21年7月に社長に就任した堂前さんのミッションは売上高を2ケタ成長に戻すこと、そして営業利益率を10%台に回復させる基盤を作ることだったようです。堂前さん体制の4期は、売上高は2ケタ成長を維持し、国内と東アジアの利益率が改善し、欧米事業を再構築して黒字化し、成長の“土台作り”が進みました。そして25年8月期の好業績の見通しが立ち、清水さんへのバトンタッチとなったと思われます。実際に25年8月期連結決算は、売上高に当たる営業収益は7846億円(前期比18.6%増)、営業利益は738億円(同31.5%増)。売上高・営業利益共に過去最高を更新しました。
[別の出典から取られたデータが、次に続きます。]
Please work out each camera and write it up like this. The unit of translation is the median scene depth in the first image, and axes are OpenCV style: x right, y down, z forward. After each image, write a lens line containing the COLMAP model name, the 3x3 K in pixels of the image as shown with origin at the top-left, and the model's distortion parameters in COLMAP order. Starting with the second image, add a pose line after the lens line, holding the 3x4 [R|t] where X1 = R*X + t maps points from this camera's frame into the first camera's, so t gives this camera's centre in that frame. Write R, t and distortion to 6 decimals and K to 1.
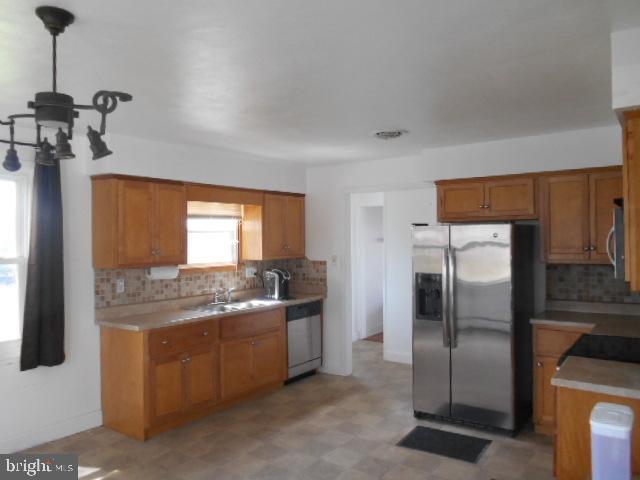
lens RADIAL K [[493.8, 0, 316.3], [0, 493.8, 239.7], [0, 0, 1]] dist [-0.020442, -0.001046]
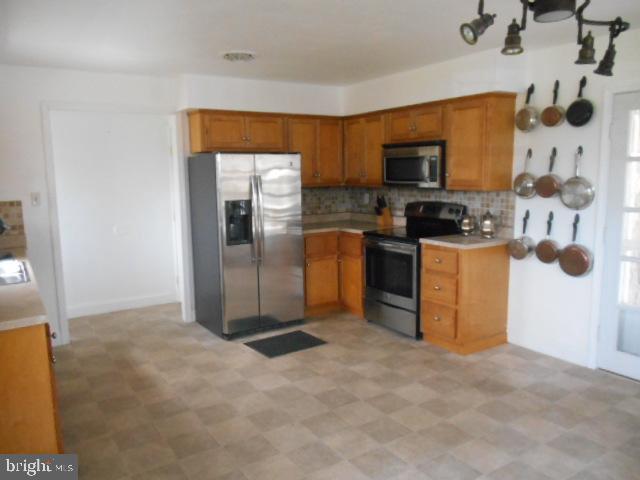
lens RADIAL K [[493.8, 0, 316.1], [0, 493.8, 238.3], [0, 0, 1]] dist [-0.020442, -0.001046]
pose [[0.367379, -0.118516, 0.922489, -0.713658], [0.015835, 0.992501, 0.121205, 0.025494], [-0.929936, -0.029921, 0.366501, 0.483160]]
地域別の売上高を見ると、国内が大きく伸びていることと、中国を中心とした東アジアが伸び続けたというのが特徴です。大きな要因としては、まず出店です。既存店は1ケタの伸びですが、25年8月期でグローバルで107店増やしています。中でも国内は60店舗増えています。特に郊外型の大型店を、スーパーやドラッグストアと同じようなNSC(近隣商圏型ショッピングセンター)立地に出す戦略が成功しているとのこと。国内の店舗数は683になっています。他は東アジアで30店増、中国で24店増、東南アジア・オセアニアで19店増。欧米では2店減ですが、不採算店の閉鎖が完了し、26年8月期から出店を再開するそうです。
「ヘルス&ビューティー」がけん引
それと、「ヘルス&ビューティー」カテゴリーの躍進です。良品計画は19年8月期までは細かいセグメント開示をしていて、同期の最大カテゴリーは「婦人服」でした。清水さんは商品部時代「ヘルス&ビューティー」をけん引していた人物です。当時から「ヘルス&ビューティー」は勢いよく成長していましたので、翌年には「婦人服」を抜いたと予想されます。堂前さん時代においても重点カテゴリーになっており、国内の年間売上高は3年間でほぼ倍増し、1000億円を超えています。
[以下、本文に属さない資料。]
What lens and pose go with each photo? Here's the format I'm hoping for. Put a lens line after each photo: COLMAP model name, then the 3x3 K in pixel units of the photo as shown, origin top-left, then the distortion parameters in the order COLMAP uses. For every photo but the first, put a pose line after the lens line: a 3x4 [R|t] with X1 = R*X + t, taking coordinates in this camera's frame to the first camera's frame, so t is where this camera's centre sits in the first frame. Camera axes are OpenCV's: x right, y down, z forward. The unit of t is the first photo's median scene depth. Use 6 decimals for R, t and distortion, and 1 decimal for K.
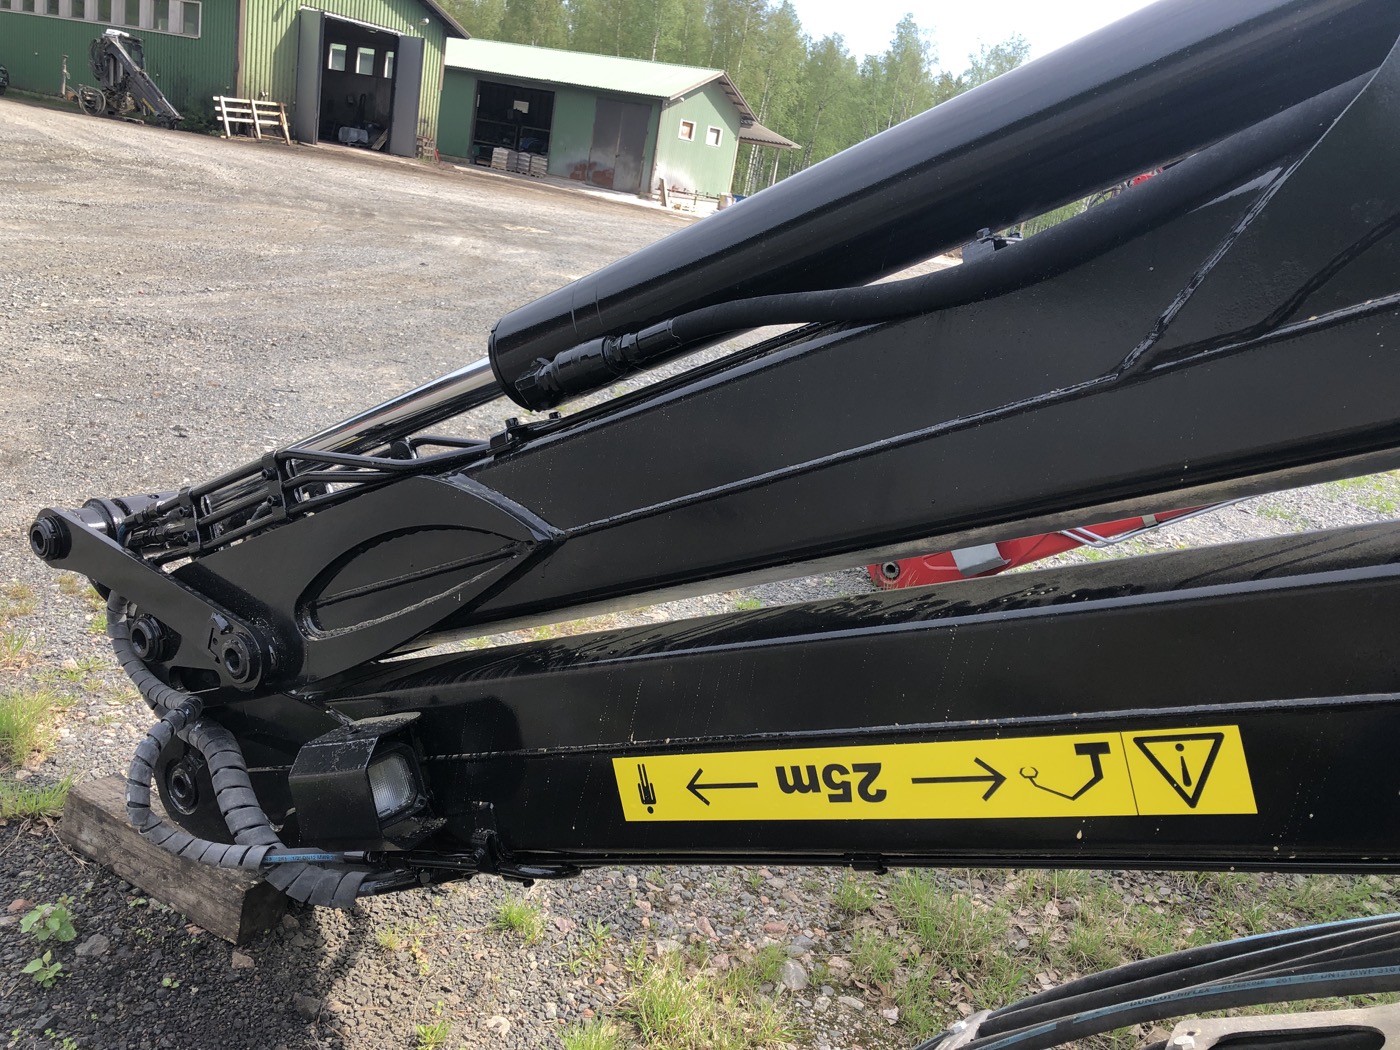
lens RADIAL K [[1146.9, 0, 702.8], [0, 1146.9, 513.7], [0, 0, 1]] dist [0.033895, -0.029210]
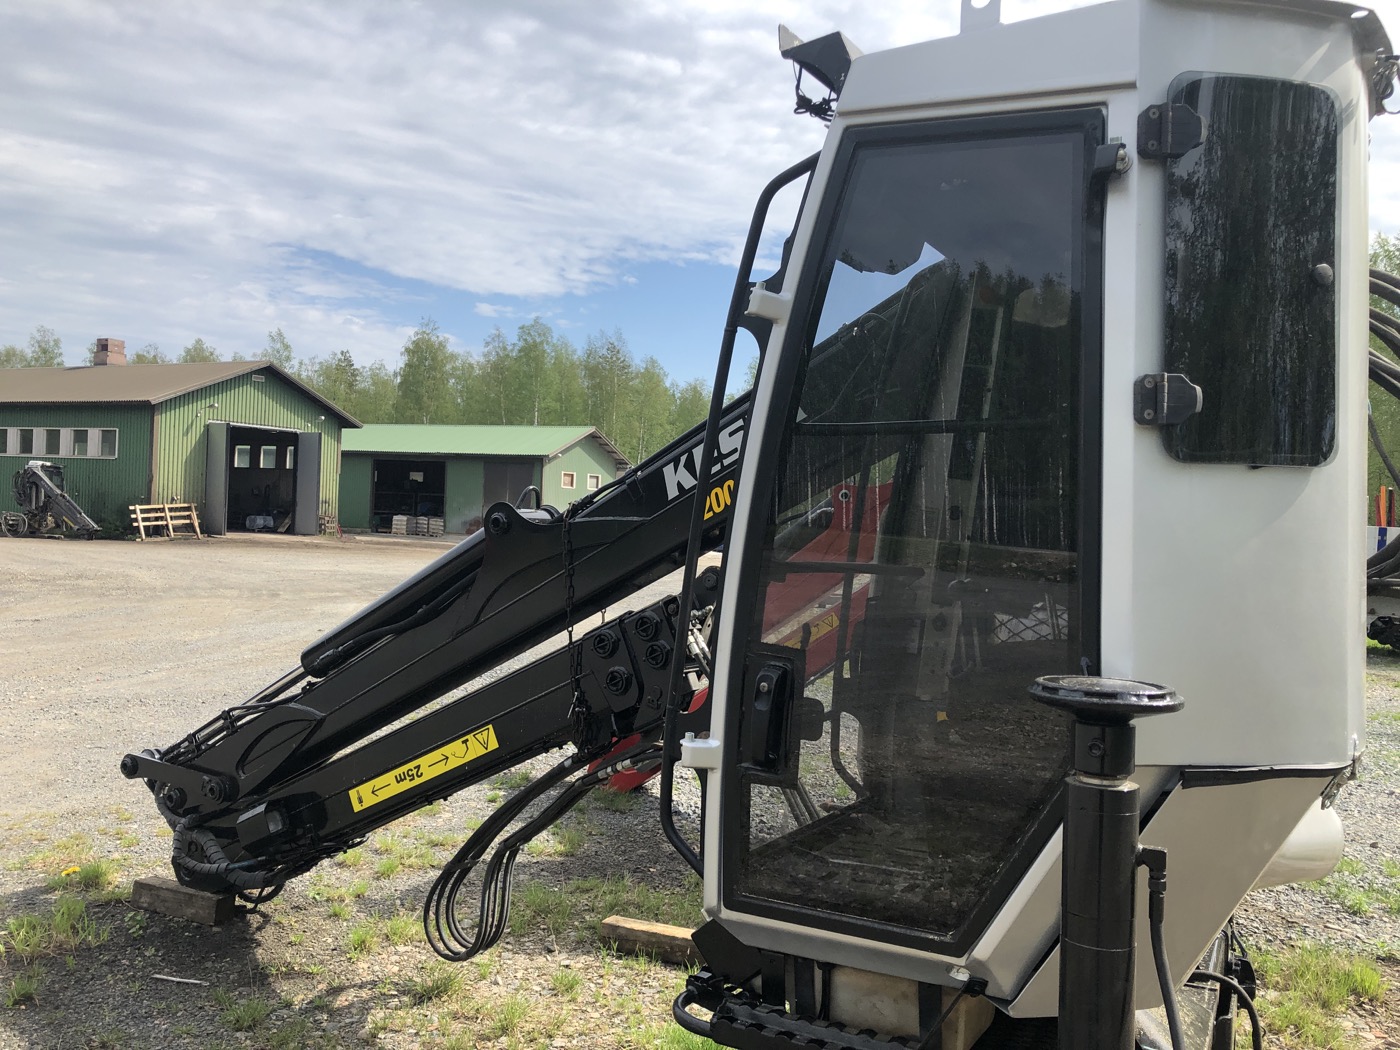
lens RADIAL K [[1146.9, 0, 697.5], [0, 1146.9, 527.3], [0, 0, 1]] dist [0.033895, -0.029210]
pose [[0.989500, -0.121679, 0.078000, 0.034943], [0.137933, 0.956216, -0.258119, 0.024086], [-0.043177, 0.266168, 0.962959, -0.109401]]
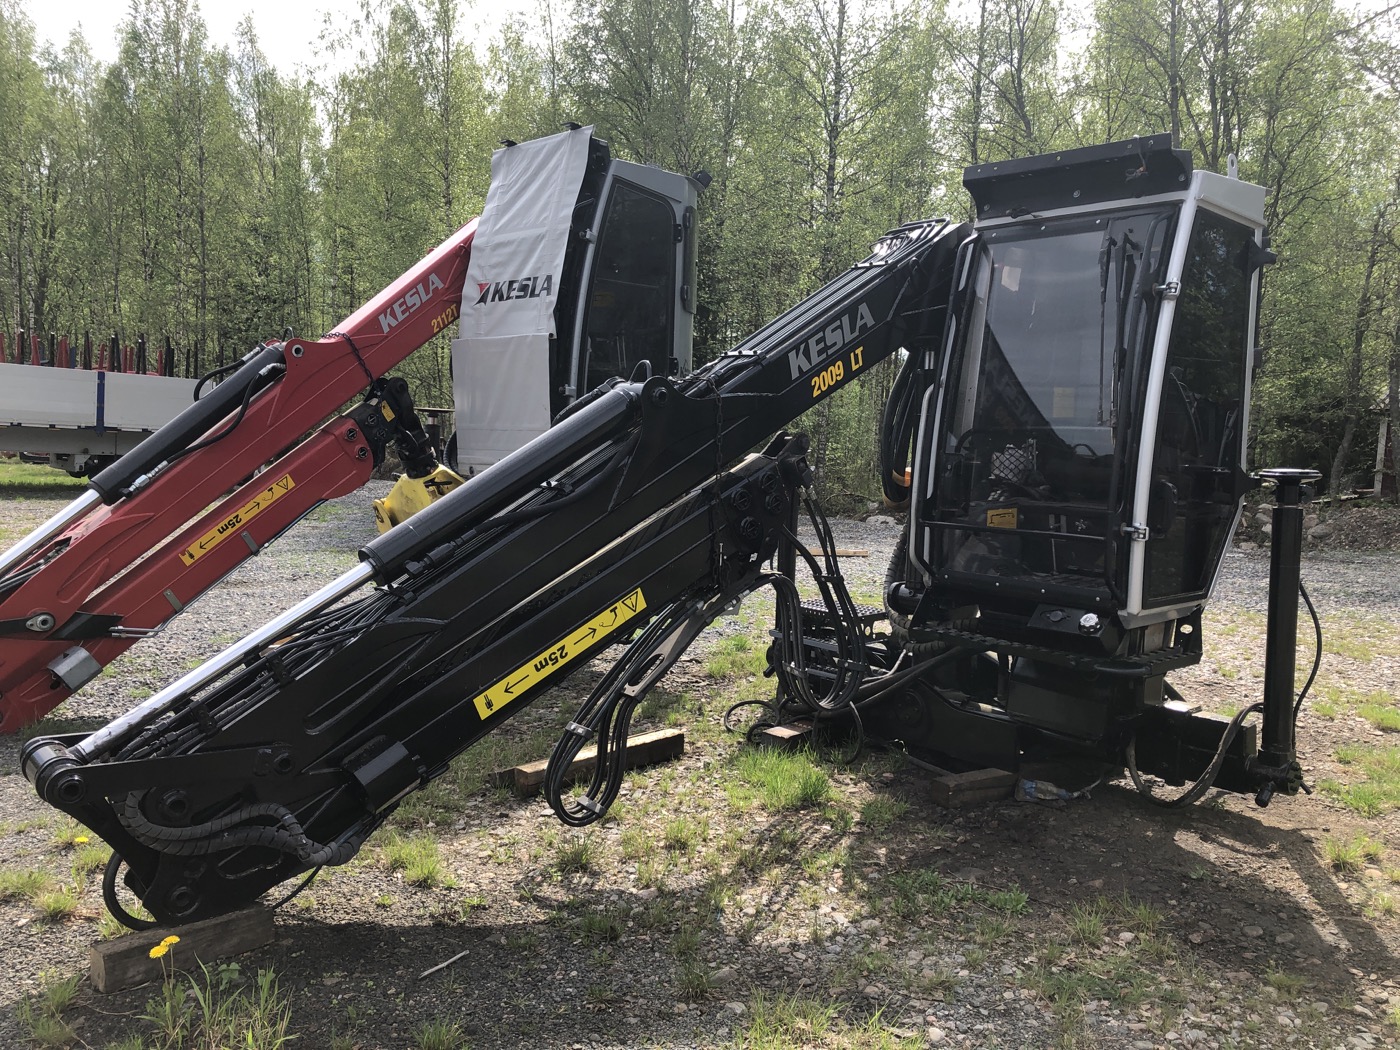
lens RADIAL K [[1146.9, 0, 705.2], [0, 1146.9, 524.7], [0, 0, 1]] dist [0.033895, -0.029210]
pose [[0.261566, -0.236159, 0.935848, -0.121200], [0.266949, 0.949483, 0.164988, -0.023914], [-0.927535, 0.206668, 0.311395, -0.019722]]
加えて、「食品」にも注力して伸ばしています。特に日本のお菓子は海外で人気が高いです。
利益で見ると、国内は1度低迷したものの22年8月期を底にV字回復し、東アジアは順調に拡大。欧米はコロナの影響で赤字でしたが、スクラップ&ビルドで黒字化しました(良品計画は、「グローバル販管費」を別立てで管理し、地域の損益計算書に配賦しない特殊な方式を採用)。
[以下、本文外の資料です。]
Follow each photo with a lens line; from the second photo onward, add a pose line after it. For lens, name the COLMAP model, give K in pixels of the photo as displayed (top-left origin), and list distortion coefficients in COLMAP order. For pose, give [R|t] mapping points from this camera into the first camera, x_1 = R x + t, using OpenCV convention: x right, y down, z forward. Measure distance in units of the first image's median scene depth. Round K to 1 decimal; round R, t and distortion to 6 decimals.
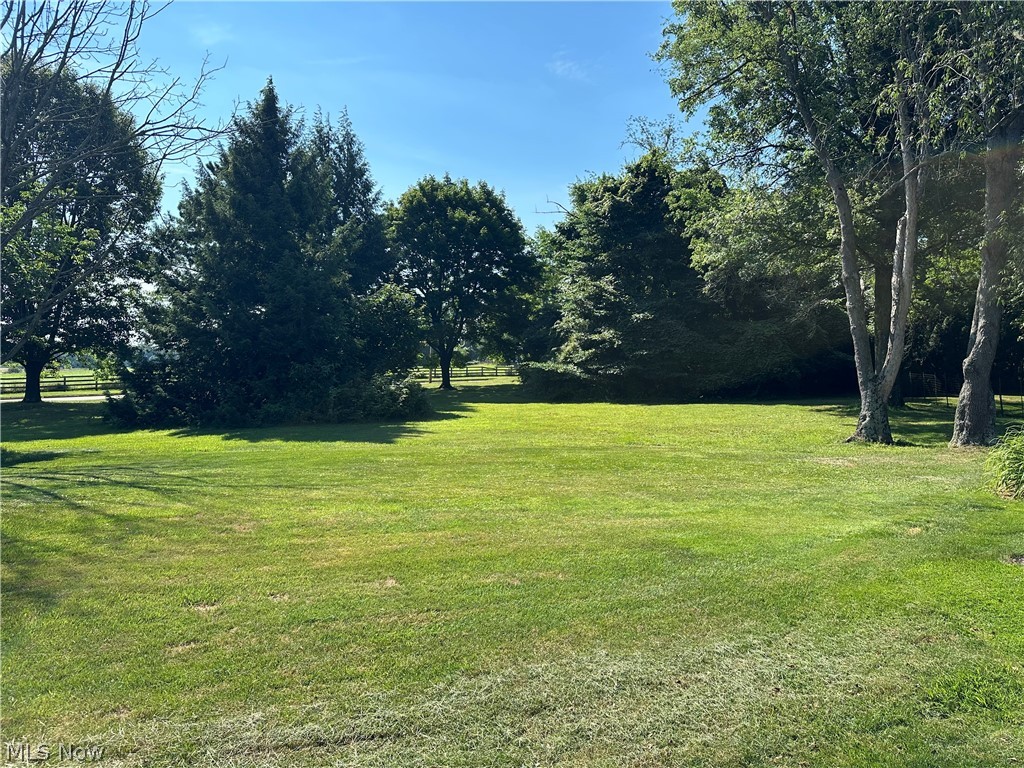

良品計画は24年5月に三菱商事ファッションの一部門を取得しましたよね。衣料品の開発・生産体制強化の一環ですが、これによって仕入れ原価率が下がったそうです。その一方で「無印良品週間」での購買が集中して「粗利率が上がり切らない」という課題も指摘されています。
28年1月期に売上高1兆円、営業利益1000億円、営業利益率10%を達成するという目標を掲げています。そのために全社の生産性改善強化というのが挙げられていて、委員会を立ち上げると書いてあります。具体的な施策についての明記はありませんが、確かに現状の数字を見ると伸び代は大きいです(下記グラフ参照)。